Actor Henry Silva, known for playing gangsters, goons and henchmen in hundreds of films including “Ocean’s Eleven” and “The Manchurian Candidate,” died Wednesday. He was 95.
Silva died of natural causes in Woodland Hills, California twenty years after retiring from an epic career that spanned five decades, his son told Variety Friday.
The prolific actor often shared the screen with Frank Sinatra, playing a Communist agent who fought with the singer in ‘Candidate’ and one of the 11 crooks in the classic 1960 casino heist film.
The Spanish Harlem native’s death was reportedly first announced by the daughter of Dean Martin, who appeared alongside him in the iconic Rat Pack caper.
“Our hearts are broken at the loss of our dear friend Henry Silva, one of the nicest, kindest and most talented men I’ve had the pleasure of calling my friend,” Deana Martin tweeted Friday afternoon.
“He was the last surviving star of the original Ocean’s 11 Movie.

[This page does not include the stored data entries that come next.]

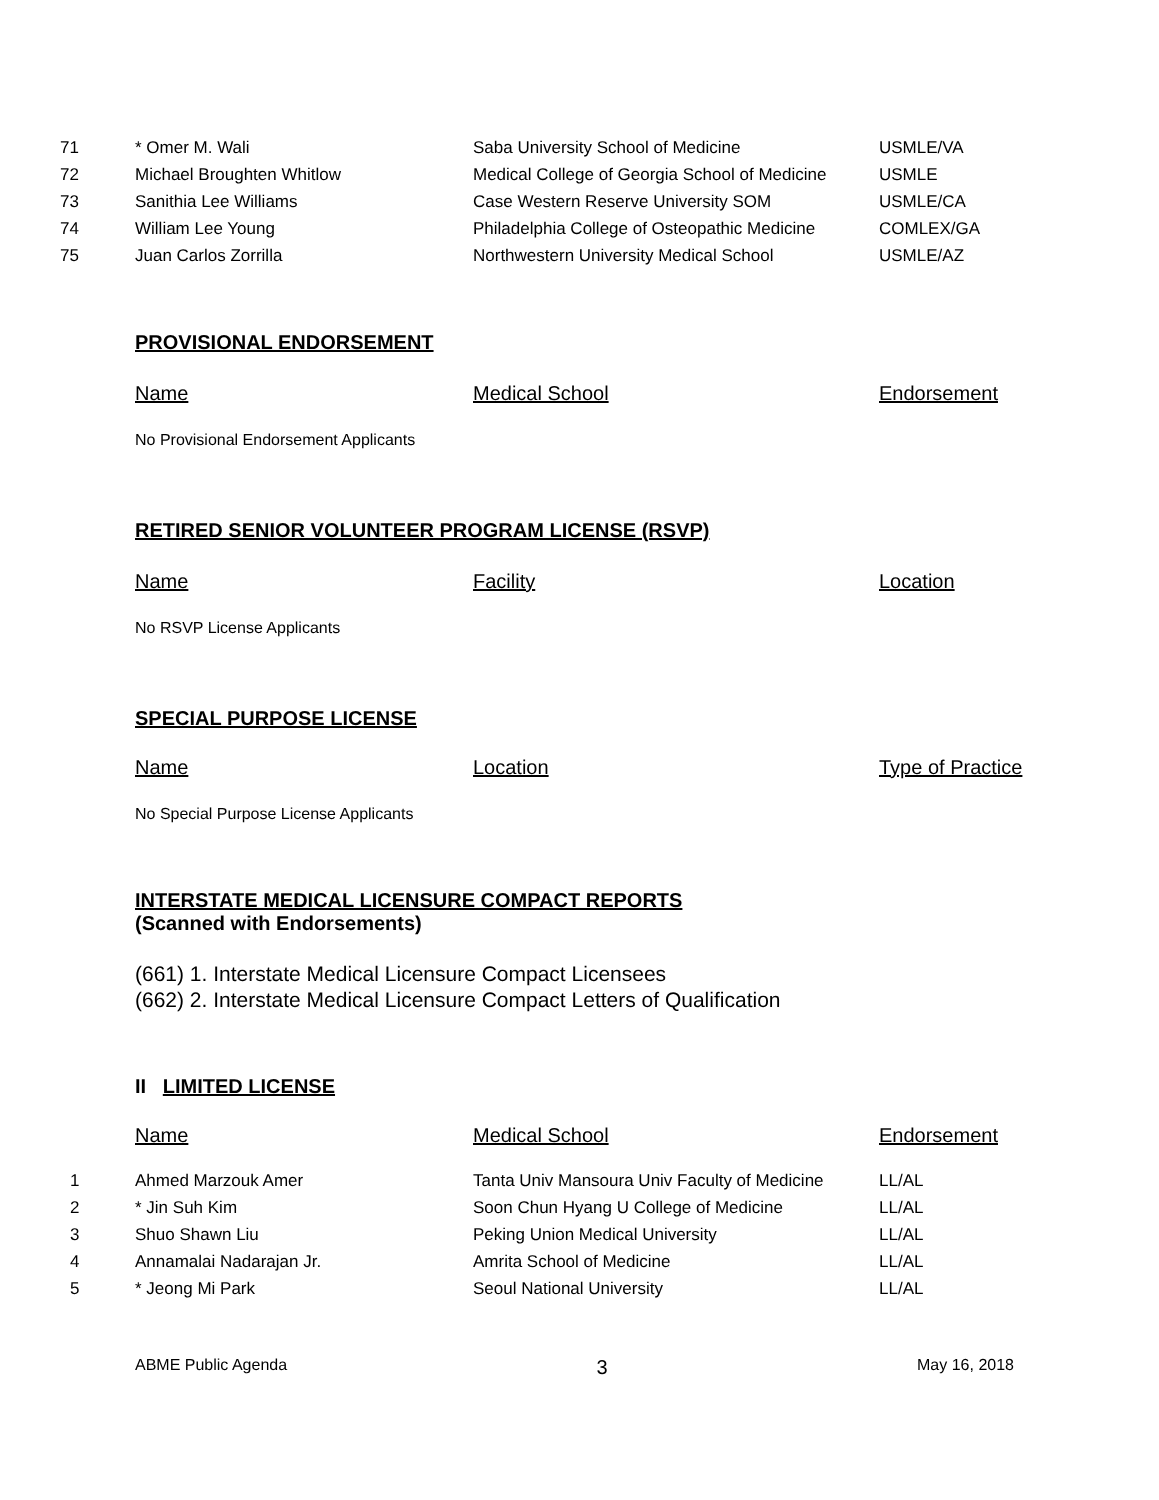| 71 | * Omer M. Wali | Saba University School of Medicine | USMLE/VA |
| 72 | Michael Broughten Whitlow | Medical College of Georgia School of Medicine | USMLE |
| 73 | Sanithia Lee Williams | Case Western Reserve University SOM | USMLE/CA |
| 74 | William Lee Young | Philadelphia College of Osteopathic Medicine | COMLEX/GA |
| 75 | Juan Carlos Zorrilla | Northwestern University Medical School | USMLE/AZ |
PROVISIONAL ENDORSEMENT
Name Medical School Endorsement
No Provisional Endorsement Applicants
RETIRED SENIOR VOLUNTEER PROGRAM LICENSE (RSVP)
Name Facility Location
No RSVP License Applicants
SPECIAL PURPOSE LICENSE
Name Location Type of Practice
No Special Purpose License Applicants
INTERSTATE MEDICAL LICENSURE COMPACT REPORTS
(Scanned with Endorsements)
(661) 1. Interstate Medical Licensure Compact Licensees
(662) 2. Interstate Medical Licensure Compact Letters of Qualification
II LIMITED LICENSE
Name Medical School Endorsement
| 1 | Ahmed Marzouk Amer | Tanta Univ Mansoura Univ Faculty of Medicine | LL/AL |
| 2 | * Jin Suh Kim | Soon Chun Hyang U College of Medicine | LL/AL |
| 3 | Shuo Shawn Liu | Peking Union Medical University | LL/AL |
| 4 | Annamalai Nadarajan Jr. | Amrita School of Medicine | LL/AL |
| 5 | * Jeong Mi Park | Seoul National University | LL/AL |
ABME Public Agenda 3 May 16, 2018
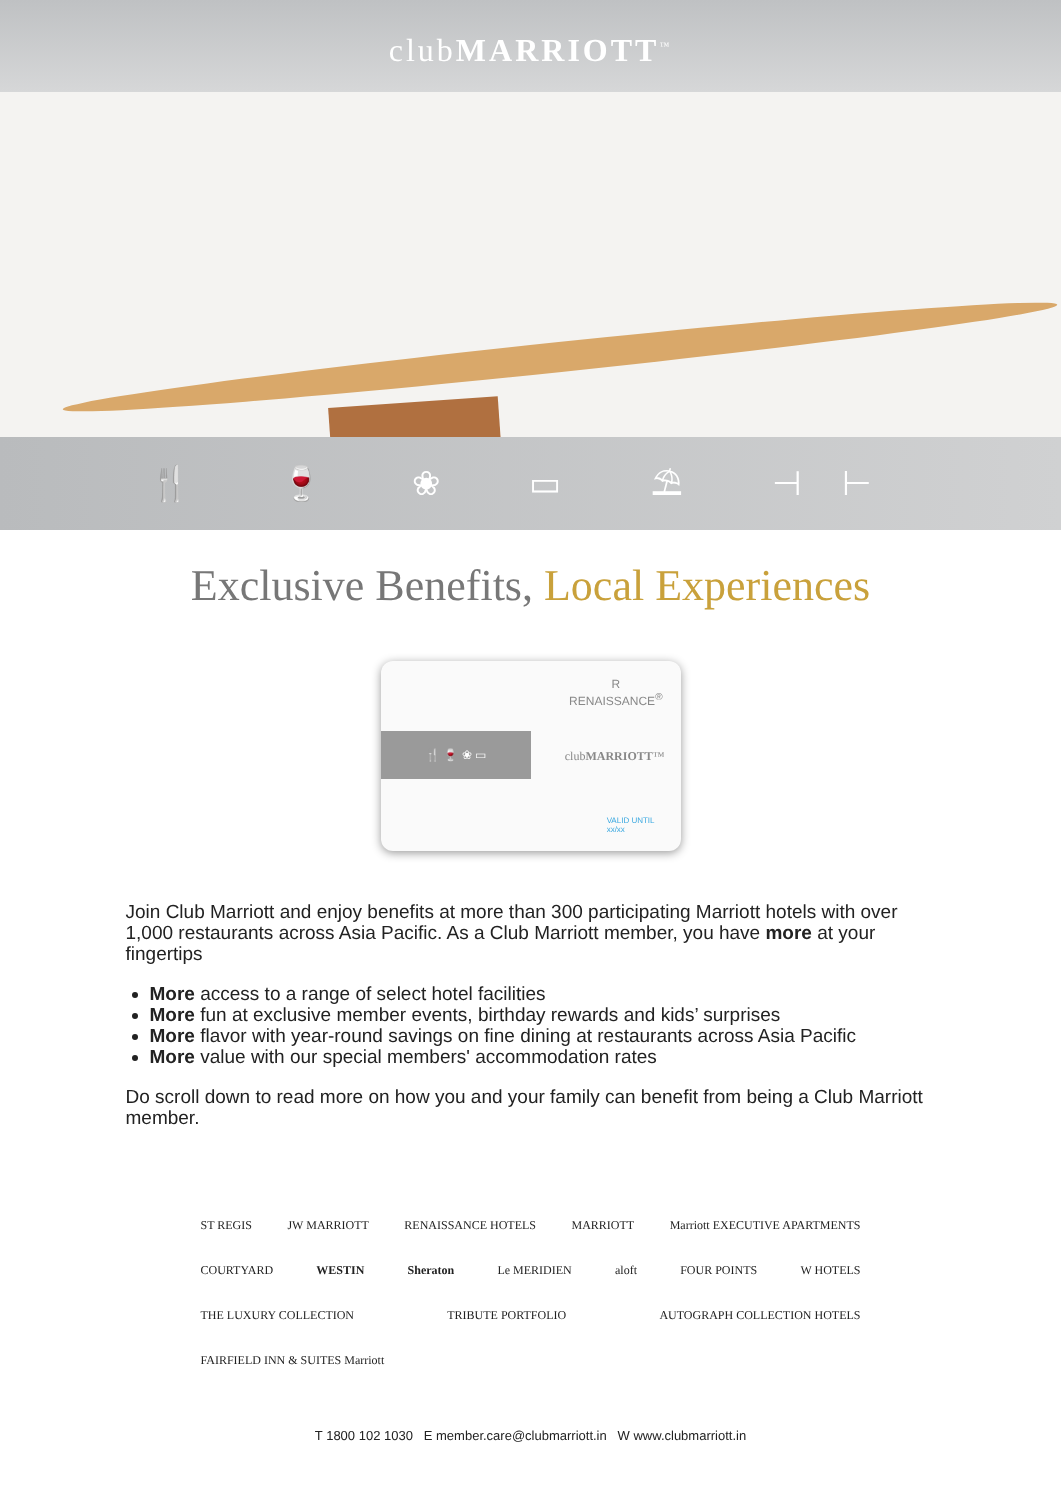clubMARRIOTT<sup>™</sup>
🍴 🍷 ❀ ▭ ⛱ ⊣⊢
Exclusive Benefits, Local Experiences
R
RENAISSANCE<sup>®</sup>
🍴 🍷 ❀ ▭
clubMARRIOTT™
VALID UNTIL
xx/xx
Join Club Marriott and enjoy benefits at more than 300 participating Marriott hotels with over 1,000 restaurants across Asia Pacific. As a Club Marriott member, you have more at your fingertips
More access to a range of select hotel facilities
More fun at exclusive member events, birthday rewards and kids’ surprises
More flavor with year-round savings on fine dining at restaurants across Asia Pacific
More value with our special members' accommodation rates
Do scroll down to read more on how you and your family can benefit from being a Club Marriott member.
ST REGIS JW MARRIOTT RENAISSANCE HOTELS MARRIOTT Marriott EXECUTIVE APARTMENTS COURTYARD WESTIN Sheraton Le MERIDIEN aloft FOUR POINTS W HOTELS THE LUXURY COLLECTION TRIBUTE PORTFOLIO AUTOGRAPH COLLECTION HOTELS FAIRFIELD INN & SUITES Marriott
T 1800 102 1030 E member.care@clubmarriott.in W www.clubmarriott.in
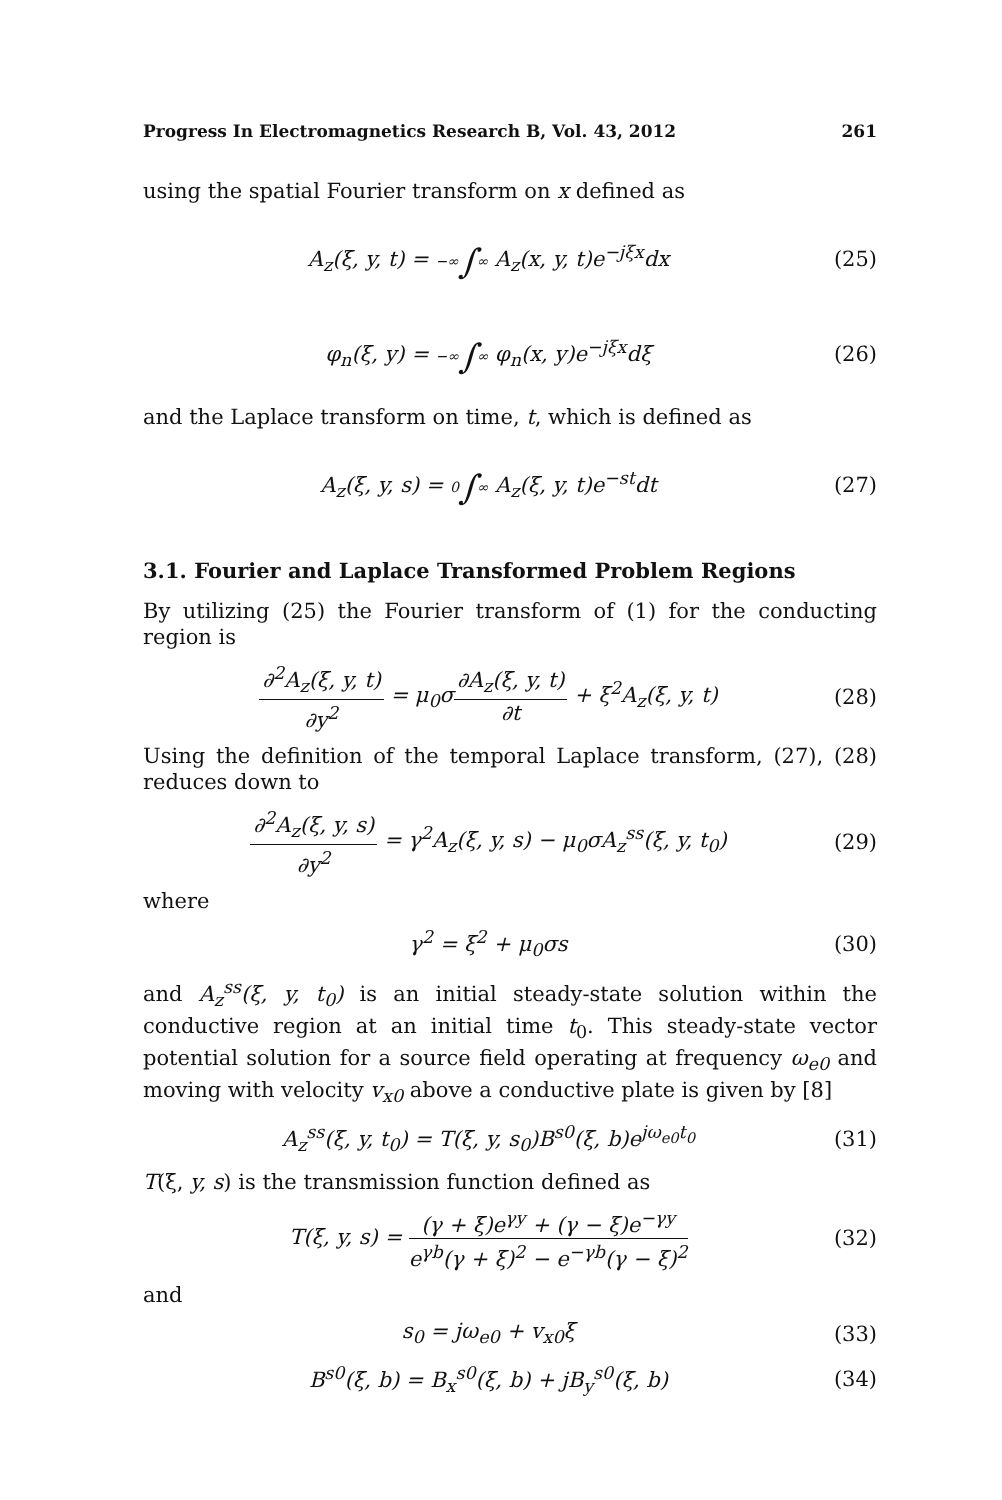Progress In Electromagnetics Research B, Vol. 43, 2012 261
using the spatial Fourier transform on x defined as
A<sub>z</sub>(ξ, y, t) = −∞∫∞ A<sub>z</sub>(x, y, t)e<sup>−jξx</sup>dx (25)
φ<sub>n</sub>(ξ, y) = −∞∫∞ φ<sub>n</sub>(x, y)e<sup>−jξx</sup>dξ (26)
and the Laplace transform on time, t, which is defined as
A<sub>z</sub>(ξ, y, s) = 0∫∞ A<sub>z</sub>(ξ, y, t)e<sup>−st</sup>dt (27)
3.1. Fourier and Laplace Transformed Problem Regions
By utilizing (25) the Fourier transform of (1) for the conducting region is
∂<sup>2</sup>A<sub>z</sub>(ξ, y, t) ∂y<sup>2</sup> = μ<sub>0</sub>σ∂A<sub>z</sub>(ξ, y, t) ∂t + ξ<sup>2</sup>A<sub>z</sub>(ξ, y, t) (28)
Using the definition of the temporal Laplace transform, (27), (28) reduces down to
∂<sup>2</sup>A<sub>z</sub>(ξ, y, s) ∂y<sup>2</sup> = γ<sup>2</sup>A<sub>z</sub>(ξ, y, s) − μ<sub>0</sub>σA<sub>z</sub><sup>ss</sup>(ξ, y, t<sub>0</sub>) (29)
where
γ<sup>2</sup> = ξ<sup>2</sup> + μ<sub>0</sub>σs (30)
and A<sub>z</sub><sup>ss</sup>(ξ, y, t<sub>0</sub>) is an initial steady-state solution within the conductive region at an initial time t<sub>0</sub>. This steady-state vector potential solution for a source field operating at frequency ω<sub>e0</sub> and moving with velocity v<sub>x0</sub> above a conductive plate is given by [8]
A<sub>z</sub><sup>ss</sup>(ξ, y, t<sub>0</sub>) = T(ξ, y, s<sub>0</sub>)B<sup>s0</sup>(ξ, b)e<sup>jω<sub>e0</sub>t<sub>0</sub></sup> (31)
T(ξ, y, s) is the transmission function defined as
T(ξ, y, s) = (γ + ξ)e<sup>γy</sup> + (γ − ξ)e<sup>−γy</sup> e<sup>γb</sup>(γ + ξ)<sup>2</sup> − e<sup>−γb</sup>(γ − ξ)<sup>2</sup> (32)
and
s<sub>0</sub> = jω<sub>e0</sub> + v<sub>x0</sub>ξ (33)
B<sup>s0</sup>(ξ, b) = B<sub>x</sub><sup>s0</sup>(ξ, b) + jB<sub>y</sub><sup>s0</sup>(ξ, b) (34)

We love you Henry, you will be missed.”
Silva got his start as a heavy in Westerns like “The Tall T” and “The Law and Jake Wade” before starring as the titular characters in 1963’s “Johnny Cool” and 1965’s “The Return of Mr. Moto.”
Later in his career, Silva appeared in pictures like “Sharky’s Machine,” “Above the Law,” “Dick Tracy” and “Ghost Dog: The Way of the Samurai.” He made a final brief screen appearance in the 2001 “Ocean’s Eleven” remake.
Silva was of Italian and Puerto Rican descent but was often tapped to portray other ethnicities, playing Korean, Venezuelan, Native American and Japanese men in some of his best known roles.
Silva reportedly dropped out of school at the age of 13 and took drama classes while earning money as a dishwasher and waiter. He was one of five students selected to the Actors Studio in 1955 out of 2,500 applicants, Variety reported, citing the 2000 book “Hispanics in Hollywood.”
In 1985, Silva reportedly told Knight-Ridder journalist Diane Haithman that his Manhattan upbringing informed his trademark tough guy persona.
“I saw a lot of things in Harlem. It was the kind of place where if you lived on one block and you wanted to go a few blocks away, you had to take a couple of guys with you, or else you would get your ass kicked,” he said at the time, according to Variety.
“I think the reason that I haven’t disappeared is that the heavies I play are all leaders. I never play a wishy-washy anything. They’re interesting roles, because when you leave the theater, you remember these kinds of guys.”
The thrice-divorced late actor was reportedly survived by his two sons, Michael and Scott.